*WHAT IS REQUIRED*: Make an exact copy of the lines from the one holding "middle tip: (67, 131)" through the end of the entries below, both ends kept, and of nothing else. Exclude pictures.

******************************

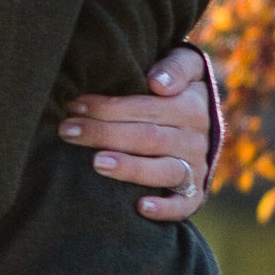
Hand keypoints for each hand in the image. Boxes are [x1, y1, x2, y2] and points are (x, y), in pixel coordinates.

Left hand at [64, 45, 213, 221]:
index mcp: (191, 106)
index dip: (109, 107)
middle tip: (67, 131)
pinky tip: (141, 207)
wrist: (206, 118)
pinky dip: (166, 209)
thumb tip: (157, 83)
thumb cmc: (178, 86)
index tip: (75, 105)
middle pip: (148, 137)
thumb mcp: (186, 65)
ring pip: (164, 170)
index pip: (146, 107)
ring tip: (97, 163)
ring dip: (130, 167)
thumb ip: (175, 67)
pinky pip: (185, 204)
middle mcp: (196, 139)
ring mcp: (196, 167)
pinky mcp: (195, 193)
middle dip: (104, 133)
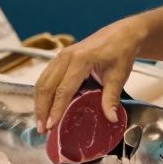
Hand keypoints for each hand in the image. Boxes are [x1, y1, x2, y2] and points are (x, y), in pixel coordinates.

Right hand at [34, 17, 146, 133]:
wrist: (122, 34)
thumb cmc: (120, 52)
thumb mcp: (118, 76)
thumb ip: (111, 98)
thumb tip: (111, 119)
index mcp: (80, 59)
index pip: (63, 89)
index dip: (56, 109)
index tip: (52, 125)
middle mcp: (66, 56)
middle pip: (46, 86)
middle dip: (42, 109)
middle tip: (43, 129)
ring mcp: (61, 55)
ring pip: (42, 81)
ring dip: (39, 102)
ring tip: (41, 121)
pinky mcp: (61, 58)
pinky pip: (46, 77)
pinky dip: (43, 93)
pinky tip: (45, 106)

******************************

*RESULT FOR THIS EXERCISE*:
middle tip: (67, 131)
pinky tip: (141, 207)
wrist: (206, 118)
pinky dip: (166, 209)
thumb tip: (157, 83)
thumb cmc: (178, 86)
index tip: (75, 105)
middle pip: (148, 137)
thumb mcp: (186, 65)
ring pip: (164, 170)
index pip: (146, 107)
ring tip: (97, 163)
ring dip: (130, 167)
thumb ip: (175, 67)
pinky pip: (185, 204)
middle mcp: (196, 139)
ring mcp: (196, 167)
pinky mcp: (195, 193)
middle dip: (104, 133)
Hand keypoints for each hand in the image. Boxes are [x1, y1, x2, y2] and points are (x, y), in pixel coordinates.

Right hand at [34, 17, 146, 133]:
wrist: (122, 34)
thumb cmc: (120, 52)
thumb mcp: (118, 76)
thumb ip: (111, 98)
thumb tip: (111, 119)
index mcp: (80, 59)
index pip: (63, 89)
index dip: (56, 109)
index tip: (52, 125)
middle mcp: (66, 56)
middle pip: (46, 86)
middle dip: (42, 109)
middle tip: (43, 129)
ring mcp: (61, 55)
ring pip: (42, 81)
ring dip: (39, 102)
ring tip: (41, 121)
pinky mcp: (61, 58)
pinky pip: (46, 77)
pinky dip: (43, 93)
pinky tip: (45, 106)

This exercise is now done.